His own stomach felt strangely hollow, as did his mind at that moment as he eyed the lumbering figures that appeared to his mind to glower down at them. Trees that, were once as warm as parents, now appeared little more than glaring towers at war with the forest itself or so Cormac thought with many a nervous glances all around them.
Only Daegan appeared blind to the air of menace that surrounded them, wandering through the forest blissfully unaware of the change in the air. A tune which sounded rather akin to the hymn of the red-sword of Ziu the war-god, on her full-lips as she all but bounced forward with her long hair trailing after her. Shaking his head at this folly on her part, as the shadows lengthened over her and the rest of them, as the wind blew through each of the tree-branches which had begun to re-grow the leaves they had lost in autumn.

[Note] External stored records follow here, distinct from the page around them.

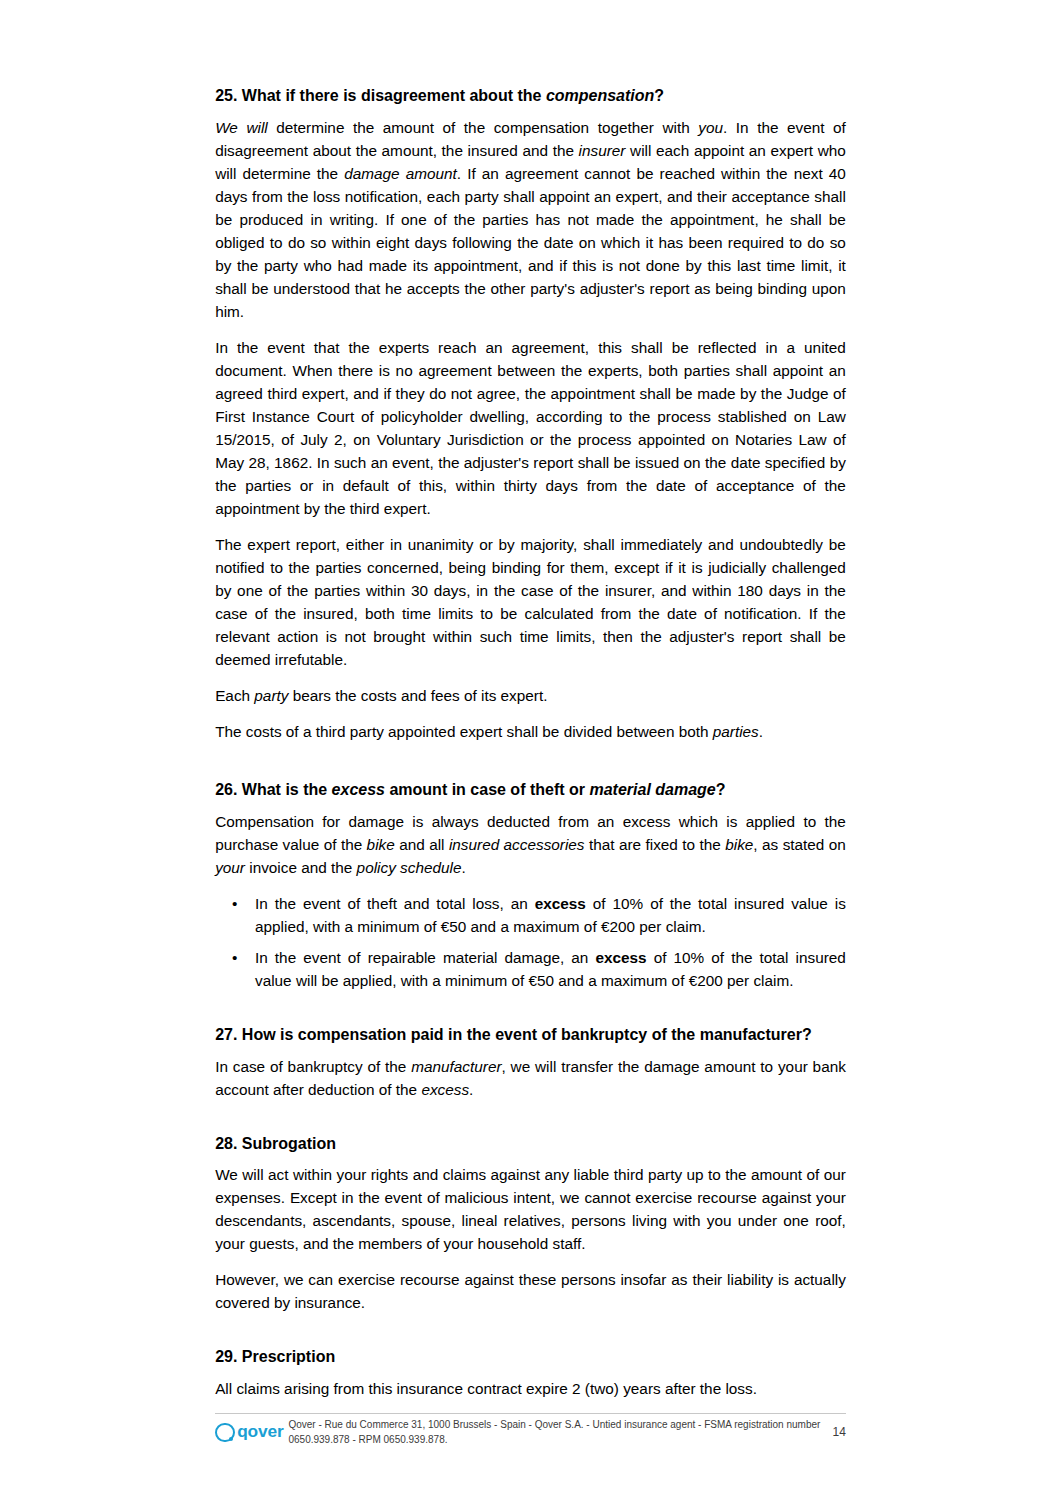25. What if there is disagreement about the compensation?
We will determine the amount of the compensation together with you. In the event of disagreement about the amount, the insured and the insurer will each appoint an expert who will determine the damage amount. If an agreement cannot be reached within the next 40 days from the loss notification, each party shall appoint an expert, and their acceptance shall be produced in writing. If one of the parties has not made the appointment, he shall be obliged to do so within eight days following the date on which it has been required to do so by the party who had made its appointment, and if this is not done by this last time limit, it shall be understood that he accepts the other party's adjuster's report as being binding upon him.
In the event that the experts reach an agreement, this shall be reflected in a united document. When there is no agreement between the experts, both parties shall appoint an agreed third expert, and if they do not agree, the appointment shall be made by the Judge of First Instance Court of policyholder dwelling, according to the process stablished on Law 15/2015, of July 2, on Voluntary Jurisdiction or the process appointed on Notaries Law of May 28, 1862. In such an event, the adjuster's report shall be issued on the date specified by the parties or in default of this, within thirty days from the date of acceptance of the appointment by the third expert.
The expert report, either in unanimity or by majority, shall immediately and undoubtedly be notified to the parties concerned, being binding for them, except if it is judicially challenged by one of the parties within 30 days, in the case of the insurer, and within 180 days in the case of the insured, both time limits to be calculated from the date of notification. If the relevant action is not brought within such time limits, then the adjuster's report shall be deemed irrefutable.
Each party bears the costs and fees of its expert.
The costs of a third party appointed expert shall be divided between both parties.
26. What is the excess amount in case of theft or material damage?
Compensation for damage is always deducted from an excess which is applied to the purchase value of the bike and all insured accessories that are fixed to the bike, as stated on your invoice and the policy schedule.
In the event of theft and total loss, an excess of 10% of the total insured value is applied, with a minimum of €50 and a maximum of €200 per claim.
In the event of repairable material damage, an excess of 10% of the total insured value will be applied, with a minimum of €50 and a maximum of €200 per claim.
27. How is compensation paid in the event of bankruptcy of the manufacturer?
In case of bankruptcy of the manufacturer, we will transfer the damage amount to your bank account after deduction of the excess.
28. Subrogation
We will act within your rights and claims against any liable third party up to the amount of our expenses. Except in the event of malicious intent, we cannot exercise recourse against your descendants, ascendants, spouse, lineal relatives, persons living with you under one roof, your guests, and the members of your household staff.
However, we can exercise recourse against these persons insofar as their liability is actually covered by insurance.
29. Prescription
All claims arising from this insurance contract expire 2 (two) years after the loss.
qover Qover - Rue du Commerce 31, 1000 Brussels - Spain - Qover S.A. - Untied insurance agent - FSMA registration number 0650.939.878 - RPM 0650.939.878.
14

“There is a hole in the rear of the temple of Fufluns, in Glasvhail,” Cormac revealed with a shrug of his shoulders, “The hole was an accident, one dug by Trygve and I when I was either four or five. This was after the long-winter you remember?” Indulf nodded his head in response, “Well after that winter, it took weeks for the snow to completely melt with the water pressing against the wood of the temple whereupon it left the wood brittle and soft as what happened with that temple of Turan.”